BEGIN Extracted information

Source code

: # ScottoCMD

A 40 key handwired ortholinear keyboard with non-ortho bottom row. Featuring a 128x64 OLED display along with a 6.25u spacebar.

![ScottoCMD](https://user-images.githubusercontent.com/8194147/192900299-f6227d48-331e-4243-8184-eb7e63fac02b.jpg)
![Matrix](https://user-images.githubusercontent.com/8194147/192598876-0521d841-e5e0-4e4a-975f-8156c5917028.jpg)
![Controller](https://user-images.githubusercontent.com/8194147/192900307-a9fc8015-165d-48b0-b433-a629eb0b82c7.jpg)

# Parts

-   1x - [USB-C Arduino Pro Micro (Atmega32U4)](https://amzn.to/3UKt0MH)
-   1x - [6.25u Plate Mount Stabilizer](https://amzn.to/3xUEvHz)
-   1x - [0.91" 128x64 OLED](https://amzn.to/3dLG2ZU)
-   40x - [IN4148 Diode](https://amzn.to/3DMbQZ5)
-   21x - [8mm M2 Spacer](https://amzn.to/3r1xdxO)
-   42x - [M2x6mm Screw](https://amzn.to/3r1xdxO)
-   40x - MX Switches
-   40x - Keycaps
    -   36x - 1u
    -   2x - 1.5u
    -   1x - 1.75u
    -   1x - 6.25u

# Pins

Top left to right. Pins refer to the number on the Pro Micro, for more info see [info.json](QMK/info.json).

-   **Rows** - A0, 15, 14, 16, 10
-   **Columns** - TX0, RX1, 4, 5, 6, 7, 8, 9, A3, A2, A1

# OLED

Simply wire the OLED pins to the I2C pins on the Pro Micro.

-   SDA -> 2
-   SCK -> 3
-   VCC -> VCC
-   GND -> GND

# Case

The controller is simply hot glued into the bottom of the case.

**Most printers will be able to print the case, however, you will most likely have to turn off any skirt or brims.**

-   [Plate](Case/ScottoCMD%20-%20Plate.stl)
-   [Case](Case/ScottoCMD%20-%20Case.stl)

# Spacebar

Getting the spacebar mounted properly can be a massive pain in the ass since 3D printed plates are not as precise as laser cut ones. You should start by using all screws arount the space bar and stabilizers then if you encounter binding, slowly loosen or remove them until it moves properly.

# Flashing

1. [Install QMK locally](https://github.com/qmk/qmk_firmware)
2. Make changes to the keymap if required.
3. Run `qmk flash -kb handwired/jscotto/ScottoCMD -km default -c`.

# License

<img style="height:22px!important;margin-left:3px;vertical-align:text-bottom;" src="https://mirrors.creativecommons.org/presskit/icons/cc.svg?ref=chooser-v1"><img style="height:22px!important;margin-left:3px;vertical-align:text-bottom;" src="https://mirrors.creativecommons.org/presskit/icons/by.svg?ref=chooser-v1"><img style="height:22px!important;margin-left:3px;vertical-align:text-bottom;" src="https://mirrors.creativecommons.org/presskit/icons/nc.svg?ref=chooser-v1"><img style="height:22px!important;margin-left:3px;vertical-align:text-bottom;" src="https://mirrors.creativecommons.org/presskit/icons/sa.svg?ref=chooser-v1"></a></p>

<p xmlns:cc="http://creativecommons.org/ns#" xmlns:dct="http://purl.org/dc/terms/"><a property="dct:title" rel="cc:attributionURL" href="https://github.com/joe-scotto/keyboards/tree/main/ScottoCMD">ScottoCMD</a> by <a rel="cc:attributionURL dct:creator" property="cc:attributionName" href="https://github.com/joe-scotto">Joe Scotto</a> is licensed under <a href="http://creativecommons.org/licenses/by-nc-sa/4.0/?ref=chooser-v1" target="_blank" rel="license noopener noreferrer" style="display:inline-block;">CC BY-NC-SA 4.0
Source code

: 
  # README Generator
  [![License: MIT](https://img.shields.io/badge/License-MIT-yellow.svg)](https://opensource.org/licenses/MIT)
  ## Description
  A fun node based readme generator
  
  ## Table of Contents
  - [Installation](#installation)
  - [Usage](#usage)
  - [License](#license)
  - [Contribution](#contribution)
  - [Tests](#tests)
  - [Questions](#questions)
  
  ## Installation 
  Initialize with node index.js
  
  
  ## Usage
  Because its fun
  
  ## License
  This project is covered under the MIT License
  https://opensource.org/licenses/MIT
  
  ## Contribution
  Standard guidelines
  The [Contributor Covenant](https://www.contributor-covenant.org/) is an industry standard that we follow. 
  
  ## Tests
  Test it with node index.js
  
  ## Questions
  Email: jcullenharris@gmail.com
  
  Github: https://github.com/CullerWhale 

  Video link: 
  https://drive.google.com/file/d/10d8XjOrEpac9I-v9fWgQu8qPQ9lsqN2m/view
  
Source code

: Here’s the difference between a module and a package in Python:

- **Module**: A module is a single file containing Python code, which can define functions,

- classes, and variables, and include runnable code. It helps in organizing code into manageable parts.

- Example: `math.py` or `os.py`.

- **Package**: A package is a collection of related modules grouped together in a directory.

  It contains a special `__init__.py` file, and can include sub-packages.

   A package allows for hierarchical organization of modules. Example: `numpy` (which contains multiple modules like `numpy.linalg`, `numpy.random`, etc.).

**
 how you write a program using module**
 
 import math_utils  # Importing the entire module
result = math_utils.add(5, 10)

END Extracted information

How to complete this task: Report how many lines above hold the string "modules", giving nothing but the number.

Problem solution: 2